-- Opening Marker --

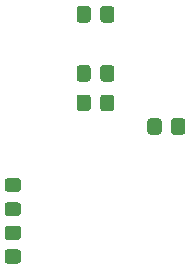
<source format=gtp>
G04 #@! TF.GenerationSoftware,KiCad,Pcbnew,5.1.9+dfsg1-1*
G04 #@! TF.CreationDate,2022-11-10T16:03:50+09:00*
G04 #@! TF.ProjectId,din-photocoupler,64696e2d-7068-46f7-946f-636f75706c65,rev?*
G04 #@! TF.SameCoordinates,Original*
G04 #@! TF.FileFunction,Paste,Top*
G04 #@! TF.FilePolarity,Positive*
%FSLAX46Y46*%
G04 Gerber Fmt 4.6, Leading zero omitted, Abs format (unit mm)*
G04 Created by KiCad (PCBNEW 5.1.9+dfsg1-1) date 2022-11-10 16:03:50*
%MOMM*%
%LPD*%
G01*
G04 APERTURE LIST*
G04 APERTURE END LIST*
G36*
G01*
X148450001Y-97575000D02*
X147549999Y-97575000D01*
G75*
G02*
X147300000Y-97325001I0J249999D01*
G01*
X147300000Y-96674999D01*
G75*
G02*
X147549999Y-96425000I249999J0D01*
G01*
X148450001Y-96425000D01*
G75*
G02*
X148700000Y-96674999I0J-249999D01*
G01*
X148700000Y-97325001D01*
G75*
G02*
X148450001Y-97575000I-249999J0D01*
G01*
G37*
G36*
G01*
X148450001Y-95525000D02*
X147549999Y-95525000D01*
G75*
G02*
X147300000Y-95275001I0J249999D01*
G01*
X147300000Y-94624999D01*
G75*
G02*
X147549999Y-94375000I249999J0D01*
G01*
X148450001Y-94375000D01*
G75*
G02*
X148700000Y-94624999I0J-249999D01*
G01*
X148700000Y-95275001D01*
G75*
G02*
X148450001Y-95525000I-249999J0D01*
G01*
G37*
G36*
G01*
X160600000Y-89549999D02*
X160600000Y-90450001D01*
G75*
G02*
X160350001Y-90700000I-249999J0D01*
G01*
X159649999Y-90700000D01*
G75*
G02*
X159400000Y-90450001I0J249999D01*
G01*
X159400000Y-89549999D01*
G75*
G02*
X159649999Y-89300000I249999J0D01*
G01*
X160350001Y-89300000D01*
G75*
G02*
X160600000Y-89549999I0J-249999D01*
G01*
G37*
G36*
G01*
X162600000Y-89549999D02*
X162600000Y-90450001D01*
G75*
G02*
X162350001Y-90700000I-249999J0D01*
G01*
X161649999Y-90700000D01*
G75*
G02*
X161400000Y-90450001I0J249999D01*
G01*
X161400000Y-89549999D01*
G75*
G02*
X161649999Y-89300000I249999J0D01*
G01*
X162350001Y-89300000D01*
G75*
G02*
X162600000Y-89549999I0J-249999D01*
G01*
G37*
G36*
G01*
X148450001Y-101600000D02*
X147549999Y-101600000D01*
G75*
G02*
X147300000Y-101350001I0J249999D01*
G01*
X147300000Y-100649999D01*
G75*
G02*
X147549999Y-100400000I249999J0D01*
G01*
X148450001Y-100400000D01*
G75*
G02*
X148700000Y-100649999I0J-249999D01*
G01*
X148700000Y-101350001D01*
G75*
G02*
X148450001Y-101600000I-249999J0D01*
G01*
G37*
G36*
G01*
X148450001Y-99600000D02*
X147549999Y-99600000D01*
G75*
G02*
X147300000Y-99350001I0J249999D01*
G01*
X147300000Y-98649999D01*
G75*
G02*
X147549999Y-98400000I249999J0D01*
G01*
X148450001Y-98400000D01*
G75*
G02*
X148700000Y-98649999I0J-249999D01*
G01*
X148700000Y-99350001D01*
G75*
G02*
X148450001Y-99600000I-249999J0D01*
G01*
G37*
G36*
G01*
X154600000Y-87549999D02*
X154600000Y-88450001D01*
G75*
G02*
X154350001Y-88700000I-249999J0D01*
G01*
X153649999Y-88700000D01*
G75*
G02*
X153400000Y-88450001I0J249999D01*
G01*
X153400000Y-87549999D01*
G75*
G02*
X153649999Y-87300000I249999J0D01*
G01*
X154350001Y-87300000D01*
G75*
G02*
X154600000Y-87549999I0J-249999D01*
G01*
G37*
G36*
G01*
X156600000Y-87549999D02*
X156600000Y-88450001D01*
G75*
G02*
X156350001Y-88700000I-249999J0D01*
G01*
X155649999Y-88700000D01*
G75*
G02*
X155400000Y-88450001I0J249999D01*
G01*
X155400000Y-87549999D01*
G75*
G02*
X155649999Y-87300000I249999J0D01*
G01*
X156350001Y-87300000D01*
G75*
G02*
X156600000Y-87549999I0J-249999D01*
G01*
G37*
G36*
G01*
X156600000Y-85049999D02*
X156600000Y-85950001D01*
G75*
G02*
X156350001Y-86200000I-249999J0D01*
G01*
X155649999Y-86200000D01*
G75*
G02*
X155400000Y-85950001I0J249999D01*
G01*
X155400000Y-85049999D01*
G75*
G02*
X155649999Y-84800000I249999J0D01*
G01*
X156350001Y-84800000D01*
G75*
G02*
X156600000Y-85049999I0J-249999D01*
G01*
G37*
G36*
G01*
X154600000Y-85049999D02*
X154600000Y-85950001D01*
G75*
G02*
X154350001Y-86200000I-249999J0D01*
G01*
X153649999Y-86200000D01*
G75*
G02*
X153400000Y-85950001I0J249999D01*
G01*
X153400000Y-85049999D01*
G75*
G02*
X153649999Y-84800000I249999J0D01*
G01*
X154350001Y-84800000D01*
G75*
G02*
X154600000Y-85049999I0J-249999D01*
G01*
G37*
G36*
G01*
X153400000Y-80950001D02*
X153400000Y-80049999D01*
G75*
G02*
X153649999Y-79800000I249999J0D01*
G01*
X154350001Y-79800000D01*
G75*
G02*
X154600000Y-80049999I0J-249999D01*
G01*
X154600000Y-80950001D01*
G75*
G02*
X154350001Y-81200000I-249999J0D01*
G01*
X153649999Y-81200000D01*
G75*
G02*
X153400000Y-80950001I0J249999D01*
G01*
G37*
G36*
G01*
X155400000Y-80950001D02*
X155400000Y-80049999D01*
G75*
G02*
X155649999Y-79800000I249999J0D01*
G01*
X156350001Y-79800000D01*
G75*
G02*
X156600000Y-80049999I0J-249999D01*
G01*
X156600000Y-80950001D01*
G75*
G02*
X156350001Y-81200000I-249999J0D01*
G01*
X155649999Y-81200000D01*
G75*
G02*
X155400000Y-80950001I0J249999D01*
G01*
G37*
M02*

</source>
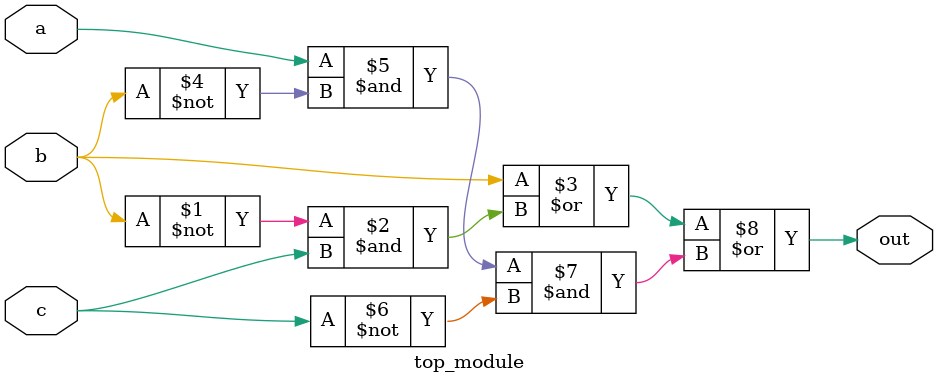
<source format=v>
module top_module(
    input a,
    input b,
    input c,
    output out  ); 
    assign out = (b | ((~b) & c) | (a & (~b) & (~c)));

endmodule

</source>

-- Closing Marker --

EXERCISE GOAL | Scan the material above. Return every line containing the string "source".

ANSWER BOX |
<source format=gtp>
</source>
<source format=v>
</source>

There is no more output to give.